2. Alle bola ialah badan rumah yang terdiri dari lantai dan dinding yang terletak antara lantai dan loteng. Pada bagian ini terdapat ruangan-ruangan yang dipergunakan dalam

aktivitas sehari-hari seperti menerima tamu, tidur, bermusyawarah, dan berbagai aktifitas lainnya. Badan rumah tediri dari beberapa bagian rumah seperti: · lotang risaliweng, Pada bagian depan badan rumah di sebut yang berfungsi sebagai ruang menerima tamu, ruang tidur tamu, tempat bermusyawarah, tempat menyimpan benih, tempat membaringkan mayat sebelum dibawa ke pemakaman. Lotang ritenggah atau Ruang tengah, berfungsi sebagai tempat tidur kepala keluarga bersama isteri dan anak-anaknya yang belum dewasa, hubungan social antara sesame anggota keluarga lebih banyak berlangsung disini. · Lontang rilaleng atau ruang belakang, merupakan merupakan tempat tidur anak gadis atau orang tua usia lanjut, dapur juga di tempatkan pada ruangan ini yang dinamakan dapureng atau jonghe.

3. Rakkeang ialah loteng yang berfungsi sebagai tempat menyimpan hasil pertanian seperti padi, jagung, kacang dan hasil perkebunan lainnya. Sebagaimana halnya unsur-unsur kebudayaan lainnya maka teknologi arsitektur tradisionalpun senantiasa mengalami perubahan dan perkembangan.

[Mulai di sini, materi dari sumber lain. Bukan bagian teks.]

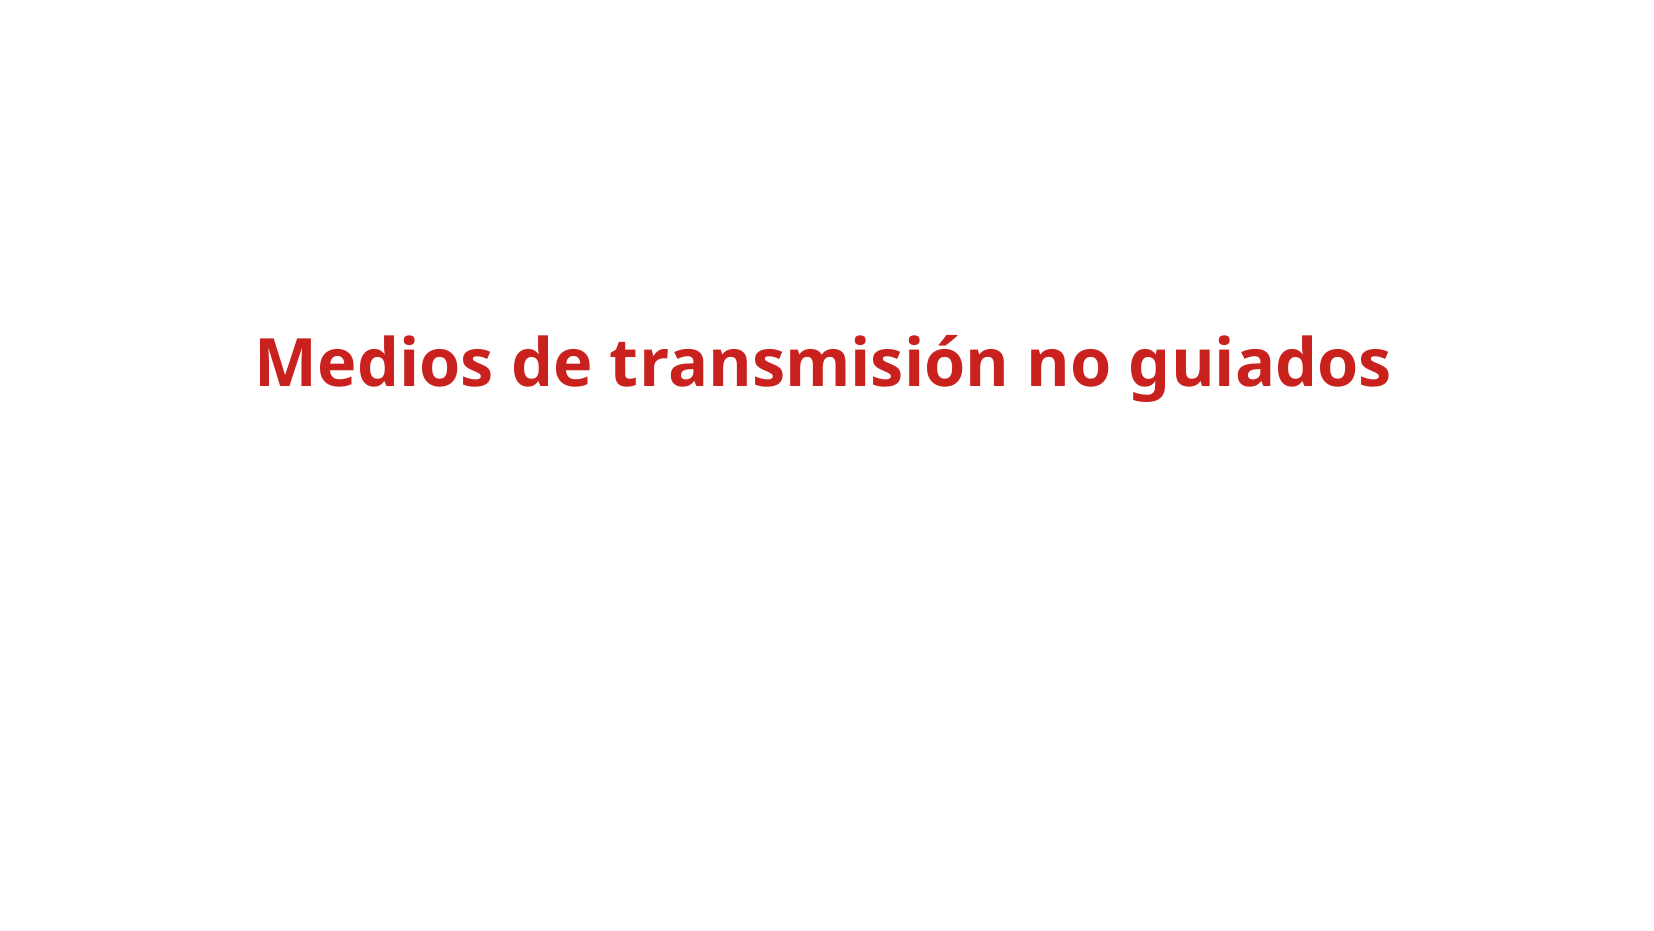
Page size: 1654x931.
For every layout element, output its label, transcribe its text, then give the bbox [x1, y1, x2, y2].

list Medios de transmisión no guiados [82, 194, 1565, 875]
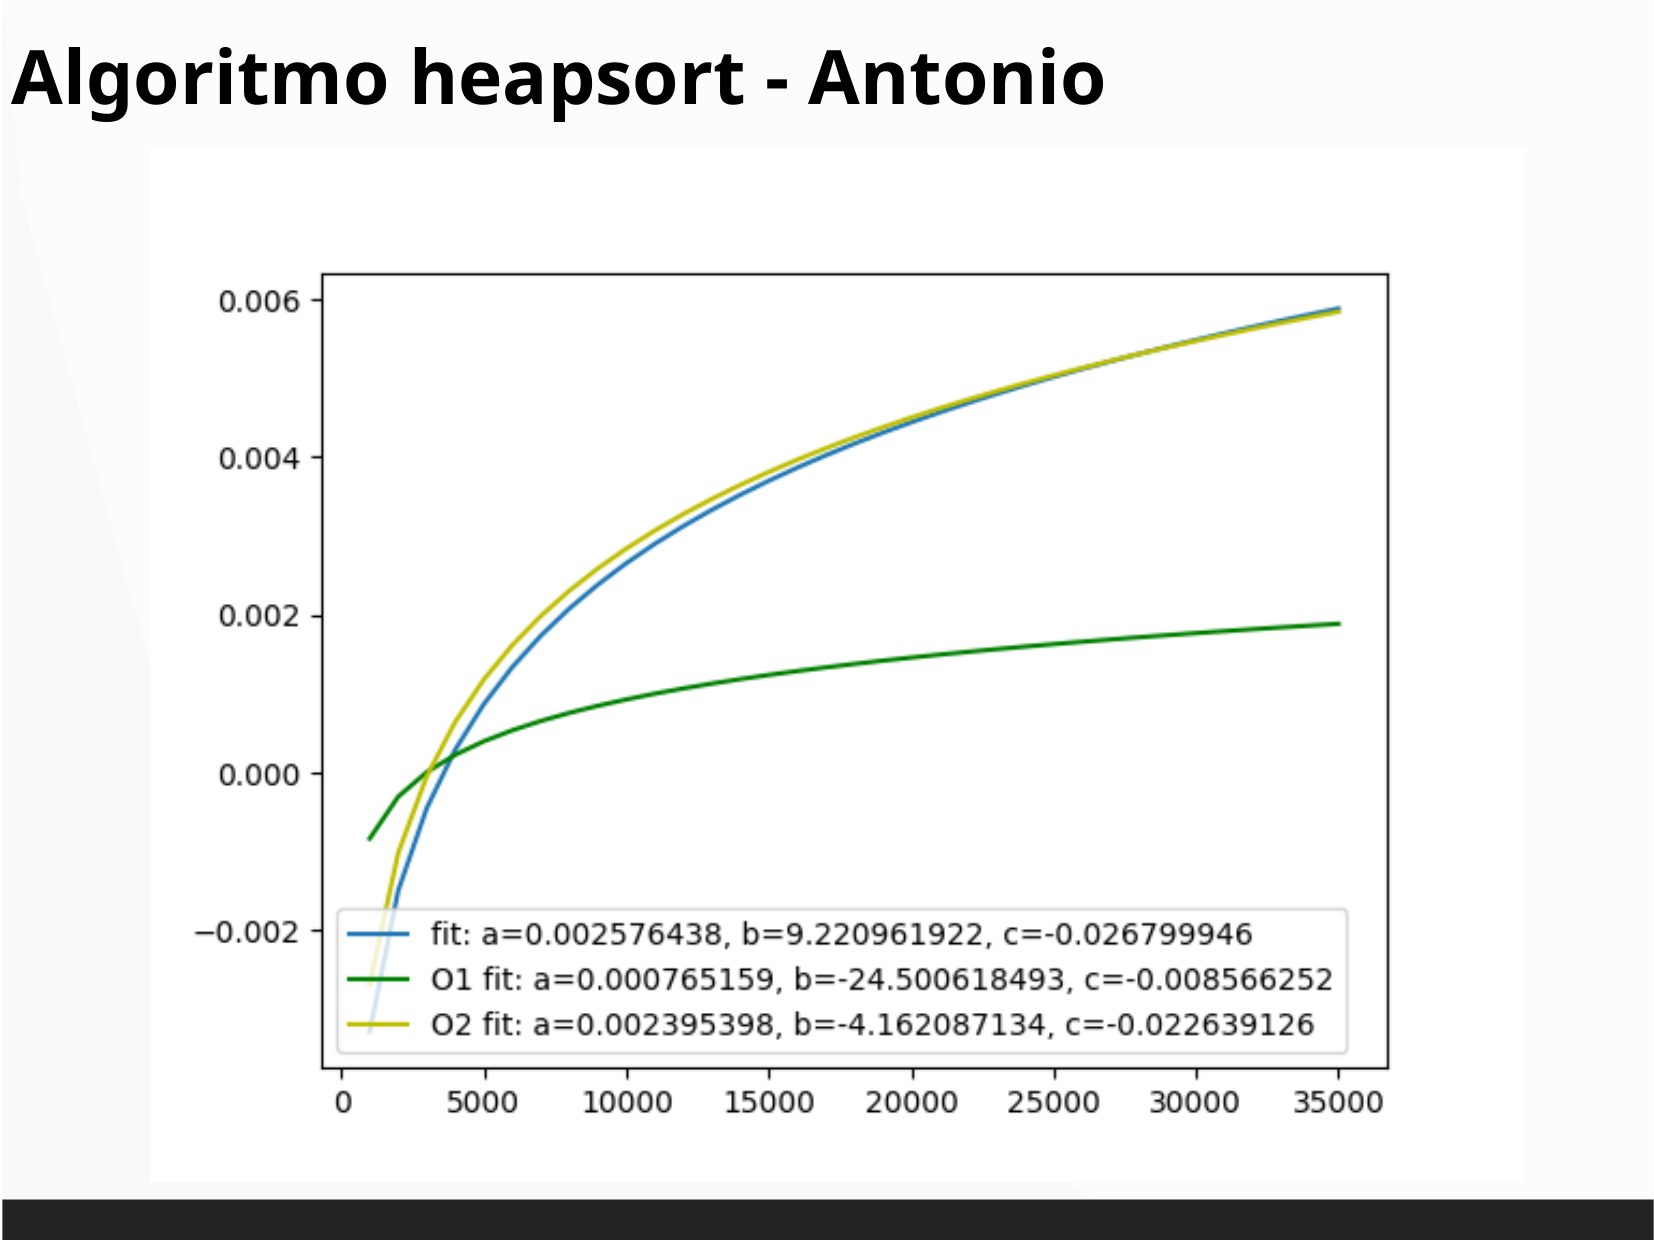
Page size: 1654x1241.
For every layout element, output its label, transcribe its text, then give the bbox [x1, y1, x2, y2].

picture [2, 0, 1654, 1241]
title Algoritmo heapsort - Antonio [11, 0, 1501, 151]
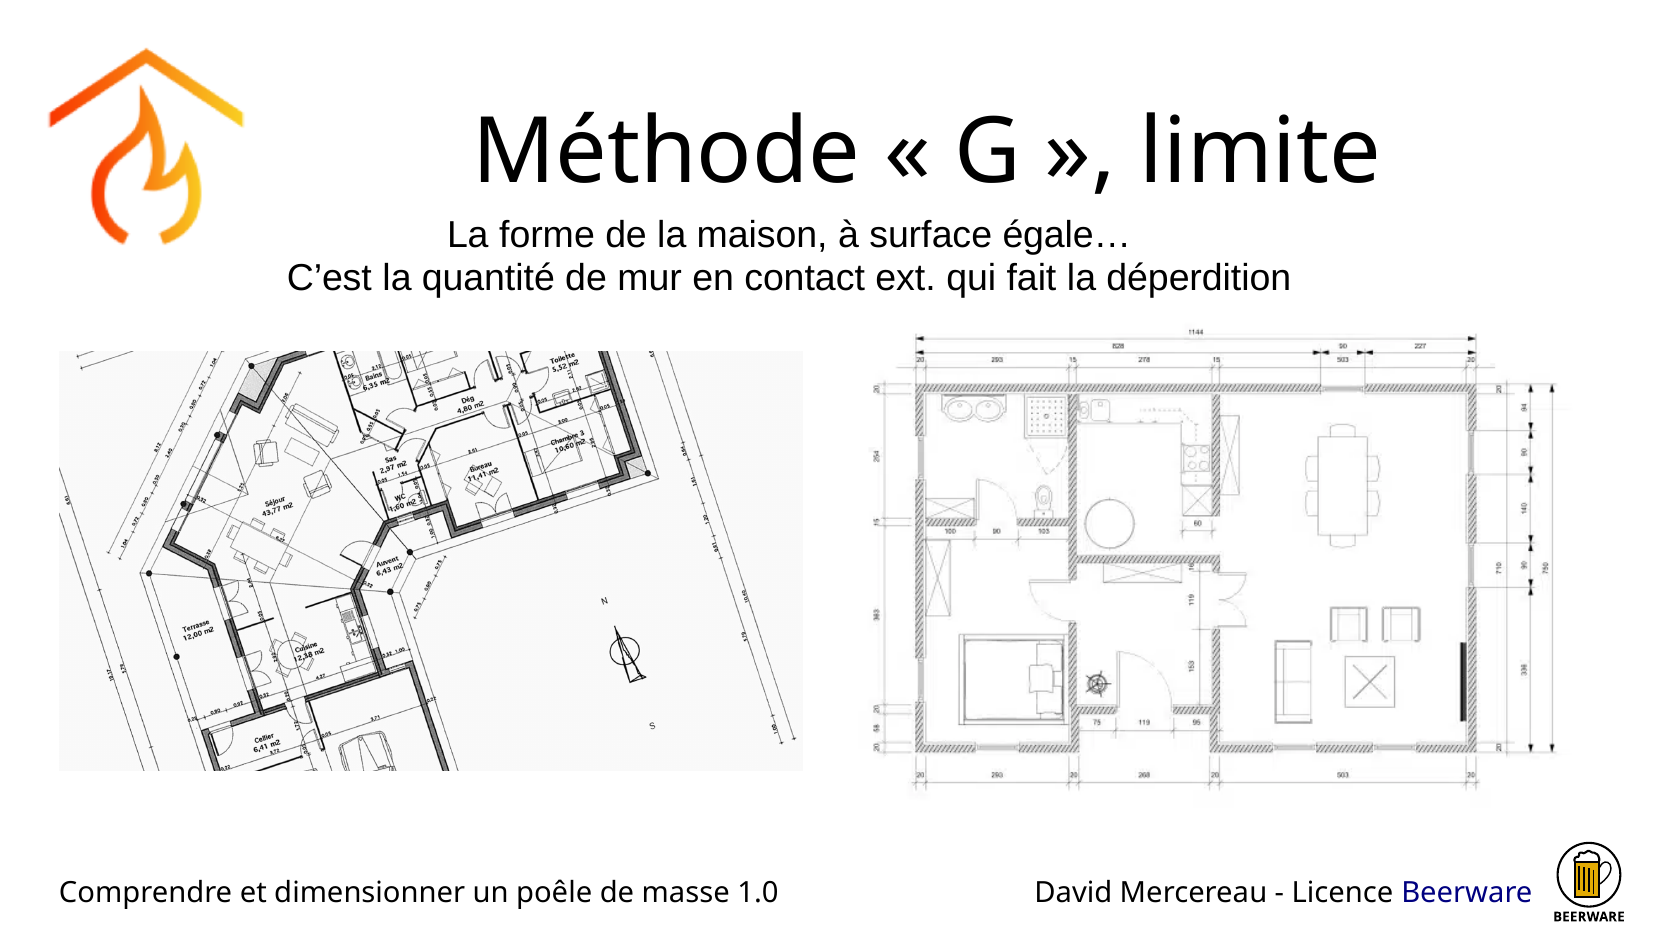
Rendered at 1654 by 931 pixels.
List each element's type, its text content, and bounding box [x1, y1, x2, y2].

picture [59, 351, 803, 771]
title Méthode « G », limite [271, 69, 1583, 225]
picture [47, 47, 246, 246]
text_box La forme de la maison, à surface égale… C’est la quantité de mur en contact ext. qui fait la déperdition [272, 206, 1645, 333]
picture [839, 333, 1584, 808]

Hal ini juga mempengaruhi arsitektur tradisional suku bangsa bugis antara lain bola ugi yang dulunya berbentuk rumah panggung sekarang banyak yang di ubah menjadi rumah yang berlantai batu. Agama Islam juga memberi pengaruh kepada letak dari bagian rumah sekarang yang lebih banyak berorientasi ke Kabah yang merupakan qiblat umat Isalam di seluruh dunia. Hal tersebut di karenakan budaya Islam telah membudaya di kalangan masyarakat bugis makassar, symbol-simbol yang dulunya di pakai sebagai pengusir mahluk halus yang biasanya diambil dari dari jenis tumbuh-tumbuhan dan binatang tertentu dig anti dengan tulisan dari ayat-ayat suci Al-Qur’an

j. Pakaian adat Suku Bugis

Pakaian adat khas wanita Bugis Makassar adalah baju bodo. Baju bodo berupa kain sarung yang berwarna merah hati, biru, dan hijau.